- _Selected excerpt_:
[Start of section]
2. Set your output paths
Tell the script where your Stash-generated files live:
sprite_path = "/mnt/stash/generated/vtt"
preview_path = "/mnt/stash/generated/screenshots"
marker_path = "/mnt/stash/generated" # markers saved under markers/{oshash}/
3. Add your tag IDs
The script uses Stash tags to track which scenes are in-progress and which had errors. Create these tags in Stash and drop their IDs here:
hashing_tag = 15015 # "In Process" — claimed by a node, don't touch
hashing_error_tag = 15018 # "Phash Error" — hashing failed
cover_error_tag = 15019 # "Cover Error" — cover extraction failed
4. Path translation (multi-machine setups)
If this node and your Stash server see the same files at different paths, add translations:
translations = [
{'orig': '/mnt/storage/', 'local': '/mnt/nas/'},
]
5. Run the health check
Before your first real run, make sure everything is wired up correctly:
python phash_videohasher_main.py --health-check
This validates your Stash connection, checks that FFmpeg and the videohashes binary are available, confirms output paths are writable, and does a real test encode on whichever GPU encoder you have configured. All green? You’re ready to go.
GPU Acceleration
The script auto-detects VAAPI at startup and picks the best encoder automatically. You can also override it from the CLI or lock it in via config.
VAAPI (Intel / AMD)
vaapi = True # Use VAAPI if detected (default)
python phash_videohasher_main.py --vaapi # force on
python phash_videohasher_main.py --novaapi # force off
NVENC (NVIDIA)
nvenc = True # Enable NVENC (default: False)
python phash_videohasher_main.py --nvenc
When both are available
hw_priority = "vaapi" # "vaapi" (default) or "nvenc"
[End of section]
- _Required action A_: Collect every line of the listing below that contains the string "shown".
- _Required action B_: Extend the video-hashing script setup guide above, starting right after its final line.

- _Source data_:
[Start of section]
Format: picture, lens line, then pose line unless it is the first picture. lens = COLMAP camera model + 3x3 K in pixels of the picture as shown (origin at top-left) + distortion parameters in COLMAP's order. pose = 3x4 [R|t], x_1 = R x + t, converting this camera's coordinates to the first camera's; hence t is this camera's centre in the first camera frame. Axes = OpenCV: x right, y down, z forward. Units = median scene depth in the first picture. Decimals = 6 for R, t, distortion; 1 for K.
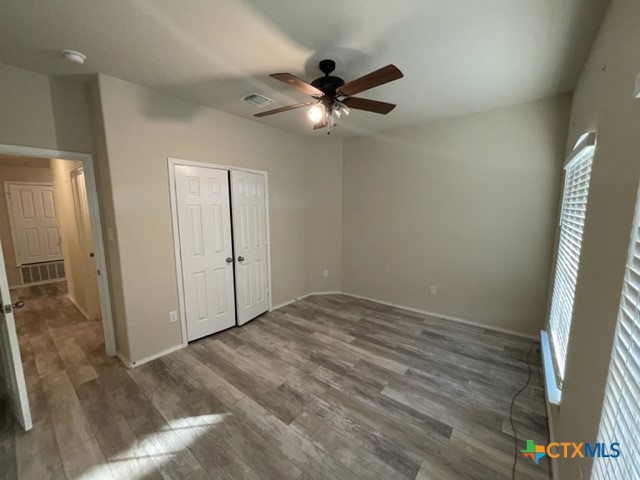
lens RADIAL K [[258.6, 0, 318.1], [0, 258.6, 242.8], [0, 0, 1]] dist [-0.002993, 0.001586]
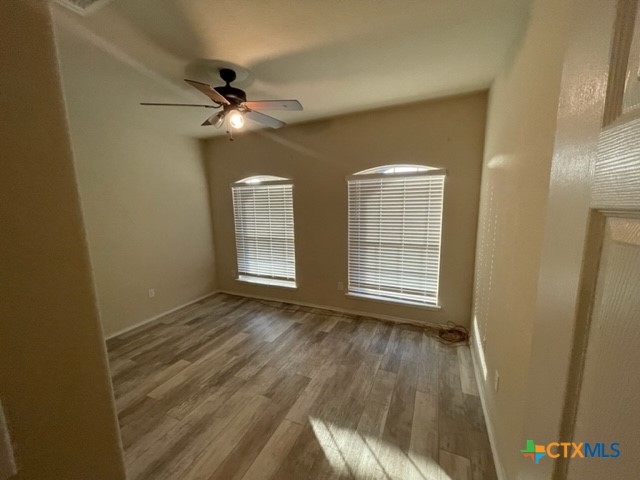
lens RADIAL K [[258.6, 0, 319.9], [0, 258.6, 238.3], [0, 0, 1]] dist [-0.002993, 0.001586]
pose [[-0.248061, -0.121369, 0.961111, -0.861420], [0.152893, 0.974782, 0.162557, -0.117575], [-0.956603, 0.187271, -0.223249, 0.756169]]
[End of section]
[Start of section]
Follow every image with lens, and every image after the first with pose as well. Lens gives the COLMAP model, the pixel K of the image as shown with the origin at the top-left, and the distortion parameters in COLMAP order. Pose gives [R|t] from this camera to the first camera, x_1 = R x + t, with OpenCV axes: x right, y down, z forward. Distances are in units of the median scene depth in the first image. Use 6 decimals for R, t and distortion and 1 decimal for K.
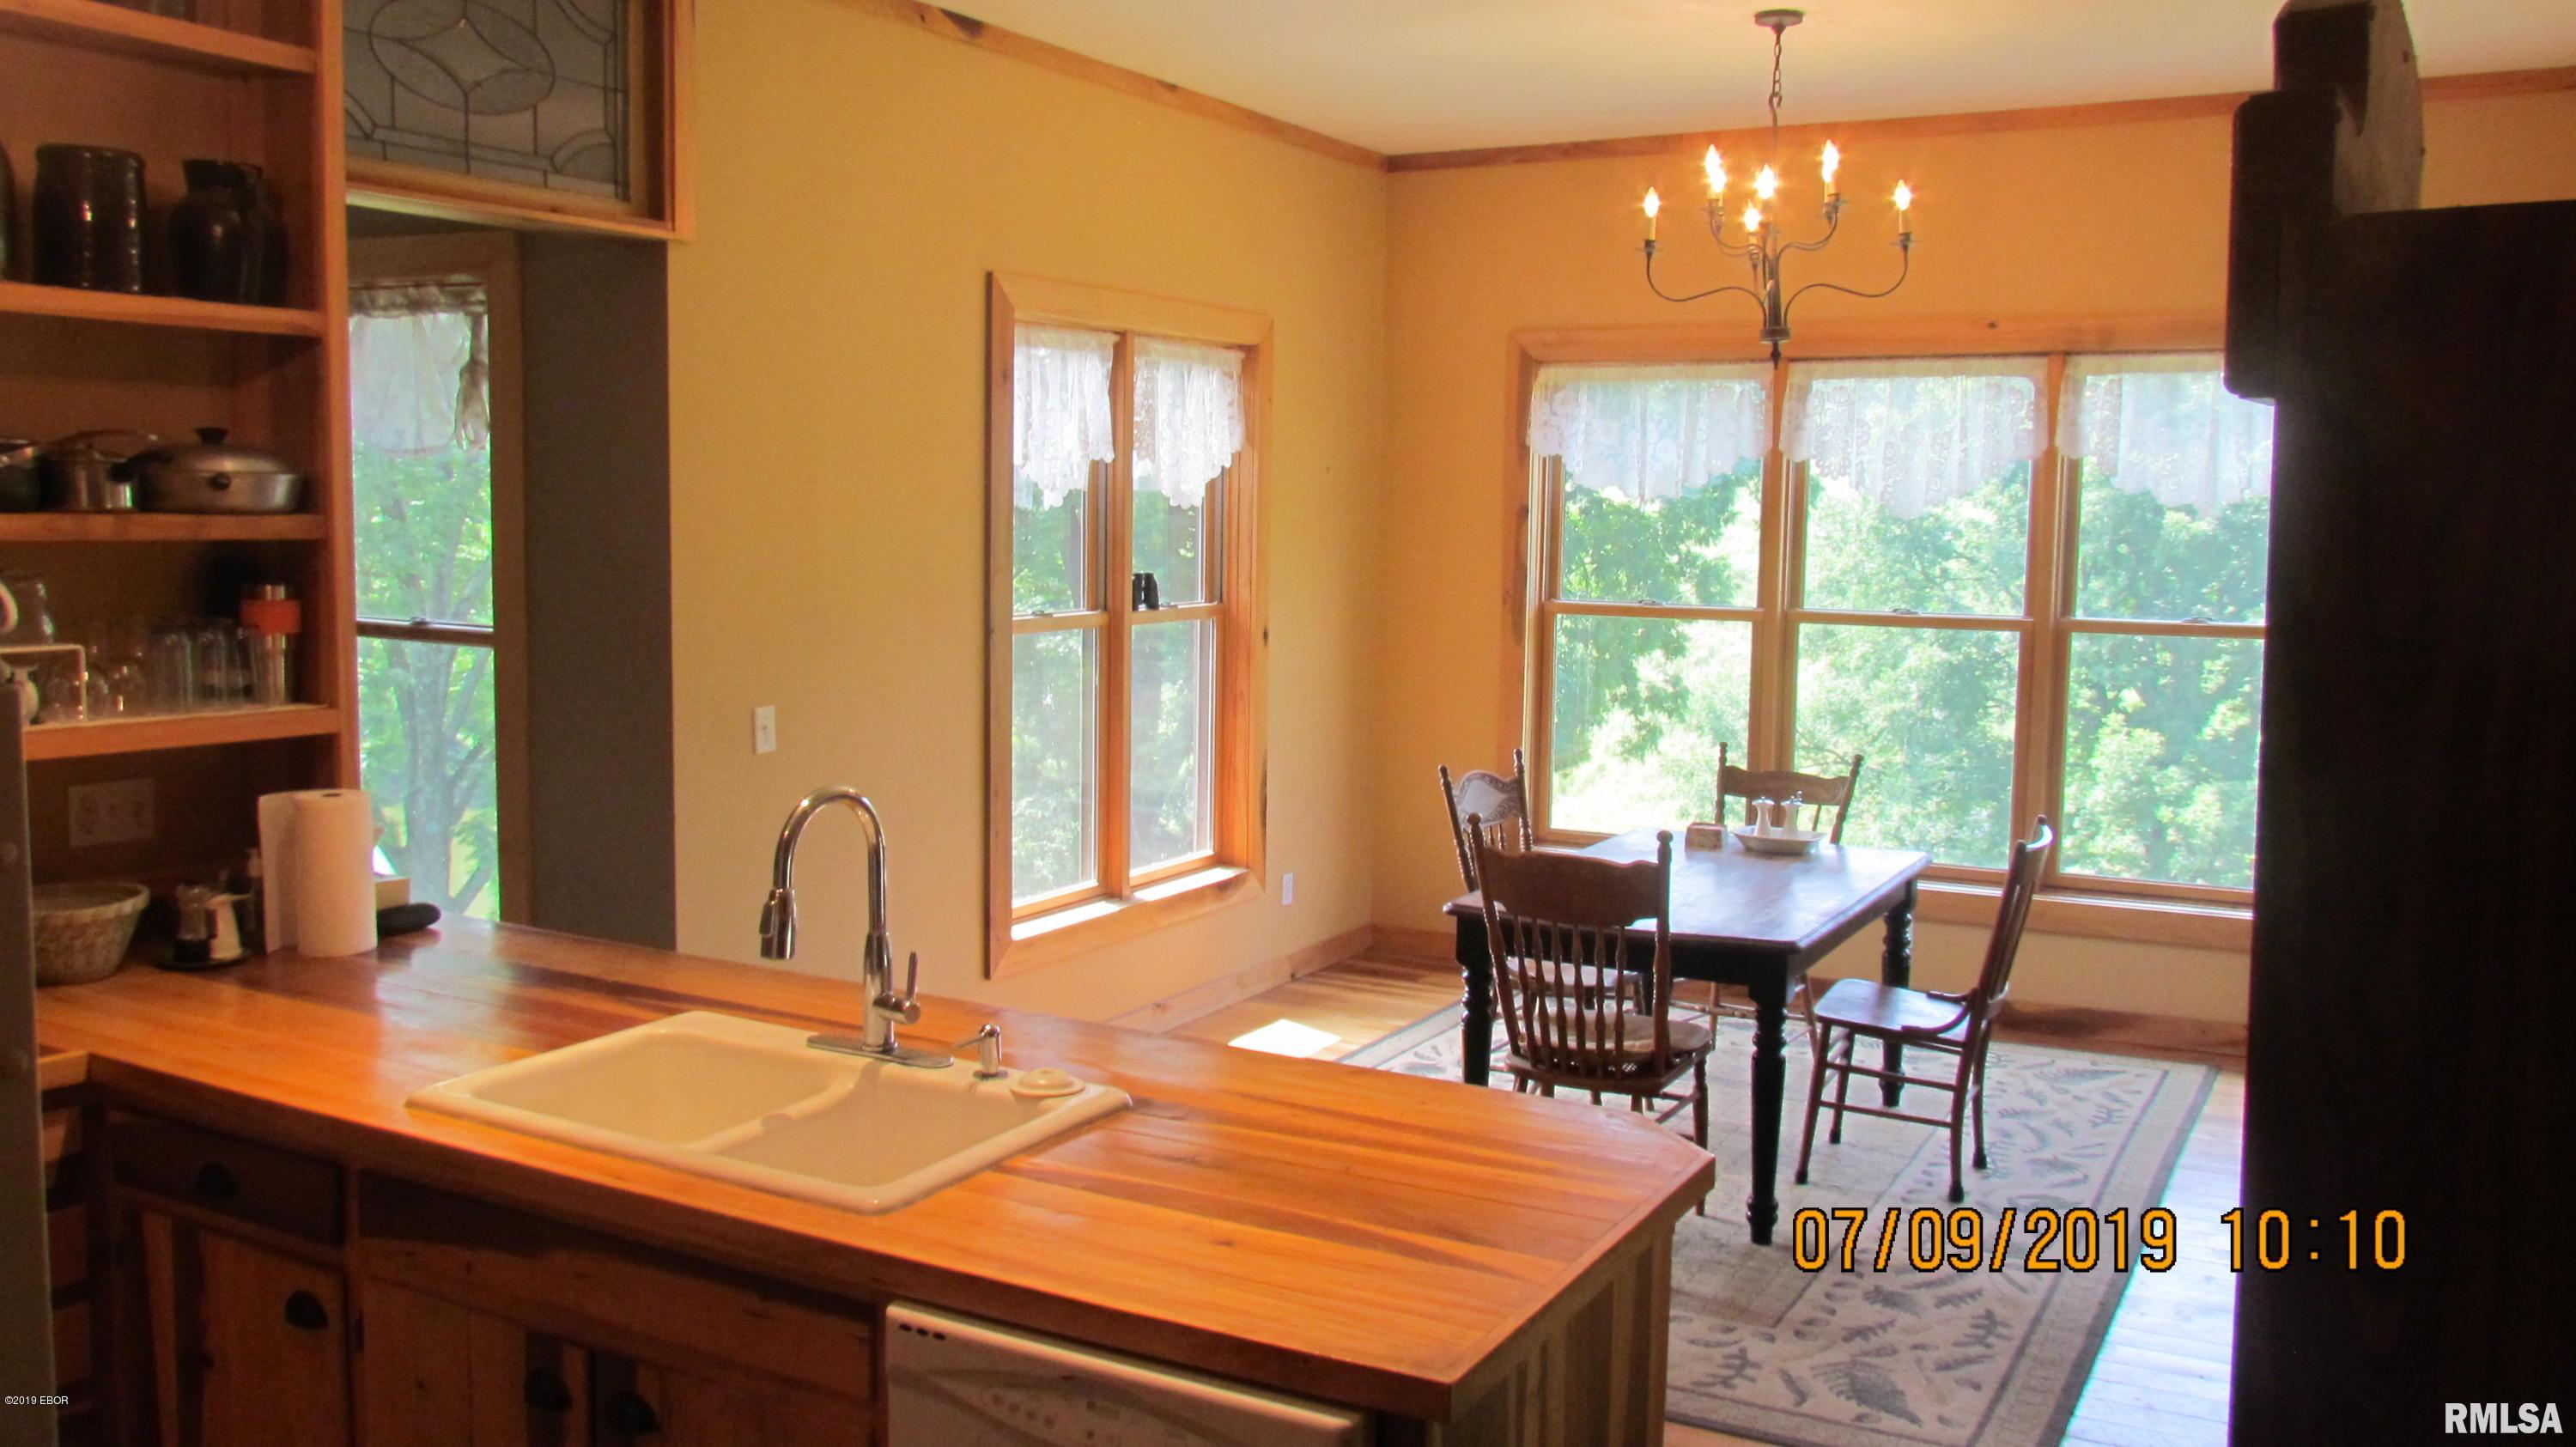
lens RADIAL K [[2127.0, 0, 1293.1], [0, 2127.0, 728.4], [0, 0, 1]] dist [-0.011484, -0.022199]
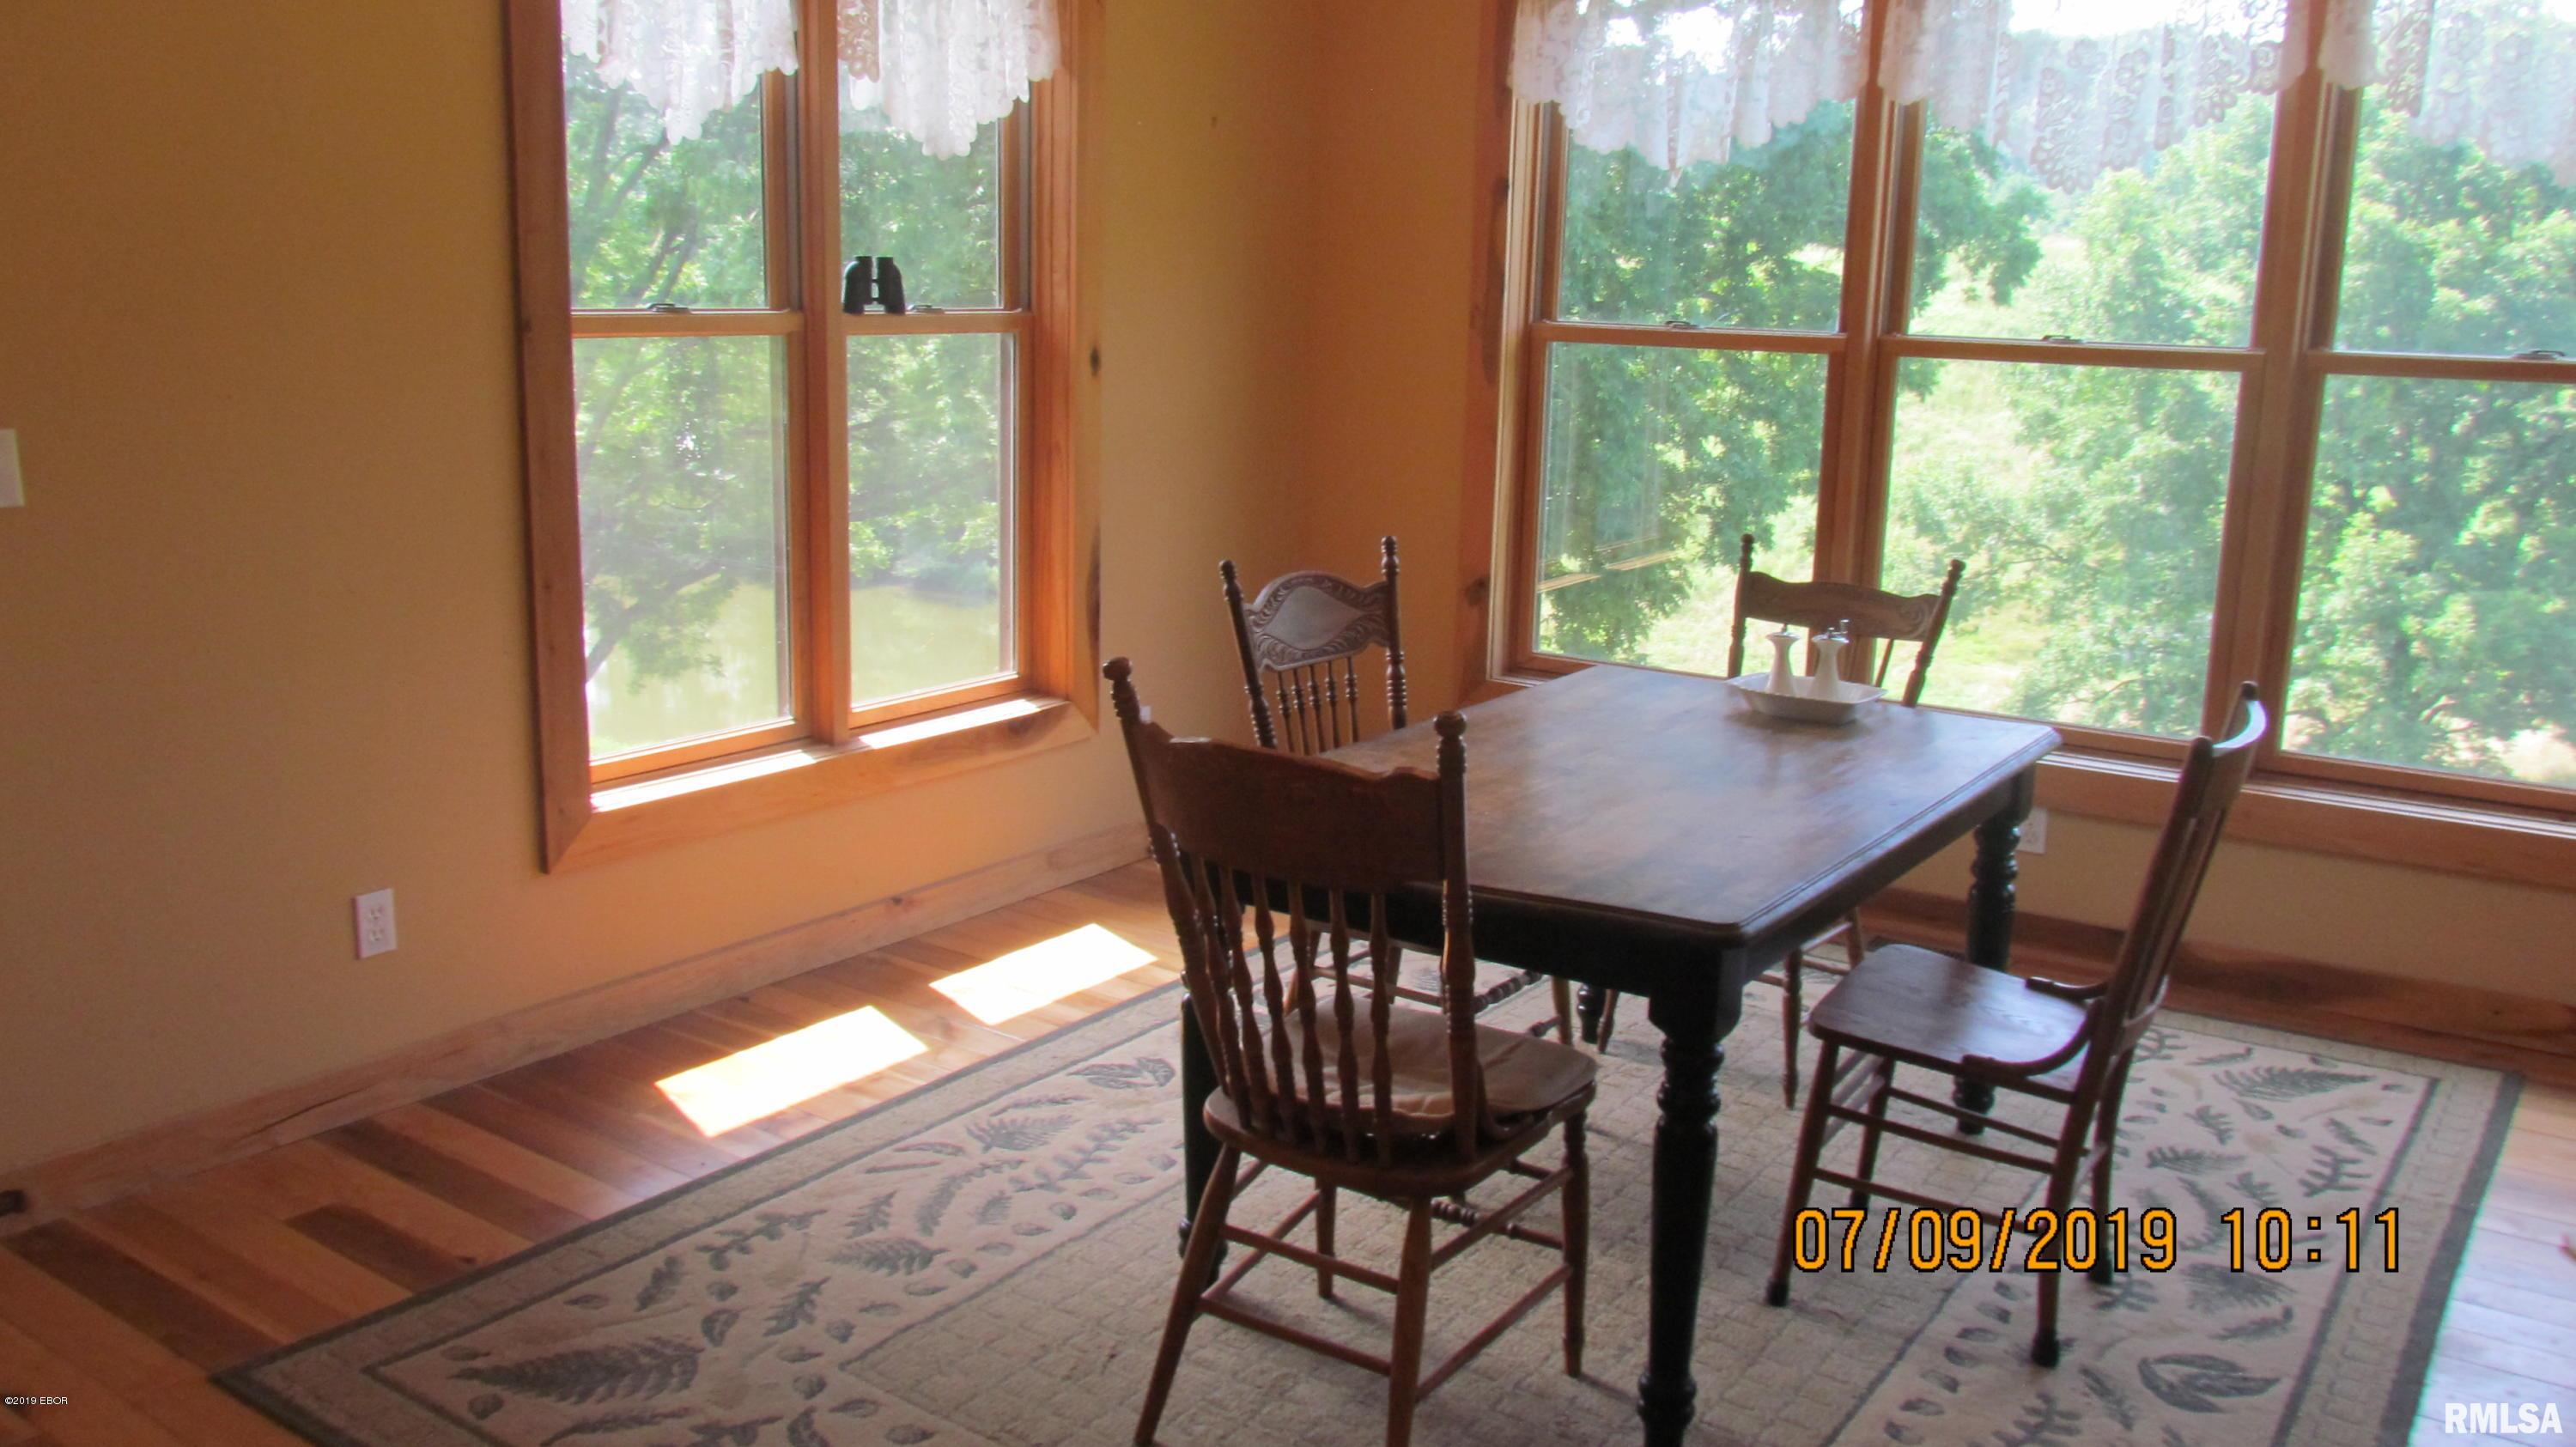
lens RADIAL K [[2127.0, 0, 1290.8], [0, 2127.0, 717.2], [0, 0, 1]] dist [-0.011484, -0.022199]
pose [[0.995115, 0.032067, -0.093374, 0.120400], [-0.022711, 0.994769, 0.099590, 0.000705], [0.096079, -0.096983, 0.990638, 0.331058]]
[End of section]
- _Result A_:
Format: picture, lens line, then pose line unless it is the first picture. lens = COLMAP camera model + 3x3 K in pixels of the picture as shown (origin at top-left) + distortion parameters in COLMAP's order. pose = 3x4 [R|t], x_1 = R x + t, converting this camera's coordinates to the first camera's; hence t is this camera's centre in the first camera frame. Axes = OpenCV: x right, y down, z forward. Units = median scene depth in the first picture. Decimals = 6 for R, t, distortion; 1 for K.
Follow every image with lens, and every image after the first with pose as well. Lens gives the COLMAP model, the pixel K of the image as shown with the origin at the top-left, and the distortion parameters in COLMAP order. Pose gives [R|t] from this camera to the first camera, x_1 = R x + t, with OpenCV axes: x right, y down, z forward. Distances are in units of the median scene depth in the first image. Use 6 decimals for R, t and distortion and 1 decimal for K.

- _Result B_:
python phash_videohasher_main.py --hw-priority nvenc
Encoder resolution order: VAAPI → NVENC → libx264
Performance comparison
When benchmarked on a batch of 25 comparable scenes VAAPI came out ~35% faster than NVENC. Results will vary depending on your GPU generation, driver version, and video characteristics — but GPU acceleration over software is always worth enabling if you have it.
Usage
The basics
Phash is always generated — it’s the core job and runs unconditionally whenever a scene is processed. You don’t need a flag for it.
Sprite and preview generation follow the generate_sprite and generate_preview settings in config.py (both default to True). Marker generation is off by default and must be enabled via config or --generate-markers. The CLI flags force these on regardless of config.
# Default run — phash + cover + whatever is enabled in config.py, loops until done
python phash_videohasher_main.py
# Force all generation on, regardless of config
python phash_videohasher_main.py --generate-sprite --generate-preview --generate-markers
# Run one batch and exit (good for cron)
python phash_videohasher_main.py --once --batch-size 25
# Test on a small sample first
python phash_videohasher_main.py --once --batch-size 5 --verbose
# Filter to specific files
python phash_videohasher_main.py --filemask "JoonMali*" --generate-sprite --generate-preview --once
Generate missing media in bulk
The integrated flags (--generate-sprite, --generate-preview, --generate-markers) only run during scene processing — they won’t touch scenes that already have a phash. If you want to backfill sprites, previews, or marker media for scenes that were already hashed, use the standalone modes instead. These search for scenes missing specific media regardless of phash status:
# Generate missing sprites (50 at a time)
python phash_videohasher_main.py --standalone-sprites --sprite-batch-size 50 --verbose
# Generate missing previews (25 at a time)
python phash_videohasher_main.py --standalone-previews --preview-batch-size 25 --verbose
# Generate missing marker media (100 at a time)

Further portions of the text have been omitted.